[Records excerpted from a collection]
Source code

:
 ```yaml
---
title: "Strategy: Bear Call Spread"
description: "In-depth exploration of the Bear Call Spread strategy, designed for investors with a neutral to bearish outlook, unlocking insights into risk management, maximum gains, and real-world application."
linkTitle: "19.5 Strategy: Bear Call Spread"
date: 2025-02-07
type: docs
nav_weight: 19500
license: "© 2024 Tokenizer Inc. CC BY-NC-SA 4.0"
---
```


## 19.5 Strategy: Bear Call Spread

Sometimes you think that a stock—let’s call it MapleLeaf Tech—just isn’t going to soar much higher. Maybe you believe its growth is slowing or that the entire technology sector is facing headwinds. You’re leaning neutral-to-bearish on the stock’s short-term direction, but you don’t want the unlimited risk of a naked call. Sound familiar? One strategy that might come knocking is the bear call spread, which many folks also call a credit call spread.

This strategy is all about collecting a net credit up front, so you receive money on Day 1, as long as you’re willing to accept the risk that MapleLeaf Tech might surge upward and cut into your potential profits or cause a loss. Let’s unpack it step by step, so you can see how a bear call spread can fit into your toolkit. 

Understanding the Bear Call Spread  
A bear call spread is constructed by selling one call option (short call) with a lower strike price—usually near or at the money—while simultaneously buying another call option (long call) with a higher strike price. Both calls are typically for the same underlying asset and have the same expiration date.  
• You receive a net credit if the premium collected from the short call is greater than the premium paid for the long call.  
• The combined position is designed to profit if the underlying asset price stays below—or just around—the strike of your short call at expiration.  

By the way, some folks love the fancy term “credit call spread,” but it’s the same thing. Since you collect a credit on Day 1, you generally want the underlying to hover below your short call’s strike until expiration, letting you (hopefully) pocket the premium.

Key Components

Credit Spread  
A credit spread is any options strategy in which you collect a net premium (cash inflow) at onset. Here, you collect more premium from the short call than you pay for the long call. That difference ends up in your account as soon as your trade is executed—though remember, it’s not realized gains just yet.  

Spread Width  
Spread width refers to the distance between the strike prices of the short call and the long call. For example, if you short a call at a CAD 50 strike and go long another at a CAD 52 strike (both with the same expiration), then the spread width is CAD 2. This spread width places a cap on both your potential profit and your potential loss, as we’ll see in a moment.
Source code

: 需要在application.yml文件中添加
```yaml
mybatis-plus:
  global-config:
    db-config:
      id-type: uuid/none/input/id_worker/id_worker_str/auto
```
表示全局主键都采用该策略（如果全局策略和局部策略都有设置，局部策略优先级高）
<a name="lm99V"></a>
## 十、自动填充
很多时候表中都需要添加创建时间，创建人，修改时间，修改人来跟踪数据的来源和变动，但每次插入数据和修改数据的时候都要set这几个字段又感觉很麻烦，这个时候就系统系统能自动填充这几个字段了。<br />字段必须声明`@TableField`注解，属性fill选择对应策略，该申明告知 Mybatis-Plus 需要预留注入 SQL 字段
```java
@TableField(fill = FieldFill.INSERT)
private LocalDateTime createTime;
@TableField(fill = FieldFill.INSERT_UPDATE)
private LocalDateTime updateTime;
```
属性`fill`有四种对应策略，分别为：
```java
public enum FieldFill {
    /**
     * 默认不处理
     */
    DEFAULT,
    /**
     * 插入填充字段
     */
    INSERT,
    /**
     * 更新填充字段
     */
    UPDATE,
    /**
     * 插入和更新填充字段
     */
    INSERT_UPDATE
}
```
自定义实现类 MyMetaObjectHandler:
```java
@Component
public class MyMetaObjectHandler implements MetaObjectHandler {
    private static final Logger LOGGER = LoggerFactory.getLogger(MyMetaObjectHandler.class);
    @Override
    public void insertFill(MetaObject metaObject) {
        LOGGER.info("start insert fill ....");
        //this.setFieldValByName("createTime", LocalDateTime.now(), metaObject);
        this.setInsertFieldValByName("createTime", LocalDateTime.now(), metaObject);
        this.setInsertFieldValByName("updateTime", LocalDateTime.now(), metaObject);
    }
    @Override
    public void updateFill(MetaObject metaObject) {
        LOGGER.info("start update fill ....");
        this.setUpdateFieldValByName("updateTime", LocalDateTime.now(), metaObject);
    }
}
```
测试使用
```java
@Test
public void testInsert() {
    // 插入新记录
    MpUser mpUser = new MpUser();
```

ACTIVITY: Identify all lines in the records above with the word "setInsertFieldValByName".

ANSWER SPACE:
        this.setInsertFieldValByName("createTime", LocalDateTime.now(), metaObject);
        this.setInsertFieldValByName("updateTime", LocalDateTime.now(), metaObject);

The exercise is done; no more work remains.